O artigo, no entanto, deixou os leitores com o bom conselho: gosto pessoal e, em seguida, frescor, são os melhores guias ao escolher o azeite certo.

O Washington Post article, escrito por Jane Black, leia como uma brochura para o Association 3E - a iniciativa encabeçada por Paulo Pasquali, da Villa Campestri, Greg Dreschner, do Instituto de Culinária da América, Claudio Peri, professor de Milão, e Aris Kefalogiannis, CEO da Gaea - e sua proposta para definir o nível mais alto de qualidade do azeite.

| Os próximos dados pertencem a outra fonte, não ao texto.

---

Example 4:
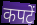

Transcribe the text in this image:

कपटें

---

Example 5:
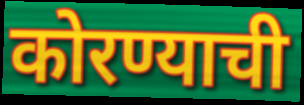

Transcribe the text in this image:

कोरण्याची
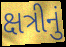
ક્ષત્રીનું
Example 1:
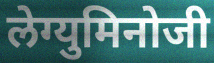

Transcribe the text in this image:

लेग्युमिनोजी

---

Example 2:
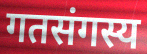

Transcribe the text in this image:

गतसंगस्य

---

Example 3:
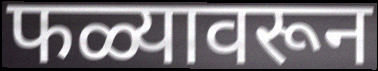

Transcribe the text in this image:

"73 por cento das cinco principais marcas de azeite extra-virgem importado não cumpriu os padrões internacionais aceitos para extra-virgem", disse o artigo, incapaz de resistir, começando com outra revisão do estudo de Davis e deixando muitos coçando a cabeça. o que 73 por cento de cinco igualou.

Ambos os artigos apresentaram entrevistas com o autor investigativo Tom Mueller, cujo livro muito aguardado Extra Virginé devida em dezembro e vale a pena esperar.

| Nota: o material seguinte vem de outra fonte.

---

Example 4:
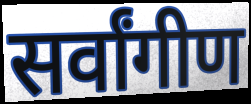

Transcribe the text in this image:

सर्वांगीण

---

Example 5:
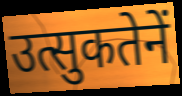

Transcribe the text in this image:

उत्सुकतेनें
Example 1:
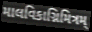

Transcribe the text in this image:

માલવિકાગ્નિમિત્રમ્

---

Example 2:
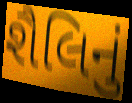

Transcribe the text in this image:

શૈલિનું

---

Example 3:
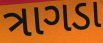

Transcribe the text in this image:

ત્રાગડા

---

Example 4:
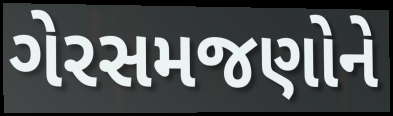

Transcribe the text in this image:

ગેરસમજણોને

Mas enquanto o artigo do Washington Post examinou o significado perdido do extra virgin classificação, a necessidade de uma nova certificação para a verdadeira qualidade do azeite de oliva e como ter uma "epifania" EVOO, os leitores em grande parte se agarraram ao preço, expressando espanto e aborrecimento em sua comments.

"Eu não posso comprar azeite premium no meu orçamento para cozinhar todos os dias, assim como eu não posso comprar vinho vintage premium", um leitor lamentou: "O que devemos usar para cozinhar - não necessariamente adorar?"

Outro disse: "Pagar tanto dinheiro por uma quantidade tão pequena de qualquer coisa parece muito insano para mim, a menos que seja o suficiente para saborear refeições 200 ou algo assim."

Enquanto alguns comentaristas concordaram com as memórias dos feriados da Toscana, ou com os testes de sabor da própria cozinha, havia pouco apoio entre as poucas dúzias de leitores para o conceito super premium, ou preços super premium.

Um leitor escreveu: “Parece uma raquete, projetada para a 'Era da Afluência' que acabou agora. $ 50 / meio litro Isso é falência em uma garrafa. Deixe o 'super-premium' para os agentes de extorsão e yuppies de Wall Street que não conhecem nada melhor. O gosto é subjetivo: um bom vinho de $ 100 não tem um sabor melhor do que um bom vinho de $ 11, suficiente com o esnobismo de comida. Estamos em depressão!

E em um comentário engraçado e trágico, um leitor perguntou: “Que tipo de azeite de oliva o McDonald's usa? Todas as suas coisas são realmente boas.

Os leitores mais expressivos costumam ser super-representados nas seções de comentários, mas as reações podem ressaltar o caminho difícil para a iniciativa super-premium, especialmente nos Estados Unidos, onde os consumidores sabem pouco sobre o azeite em geral, e muito menos por que deveria custar mais de dois dólares por colher de sopa.

E assim como o Conselho Internacional da Azeitona deu início à sua tão esperada América do Norte promotional campaign liking olive oil to fashion numa época quando Americans couldn’t feel worse about their economic futuresO campo de aspirações do super-premium enfrenta o mesmo público difícil.

Os profissionais de marketing precisarão primeiro explicar aos americanos o que é o azeite de oliva e como usá-lo, antes que eles tenham muito sucesso com o upsell.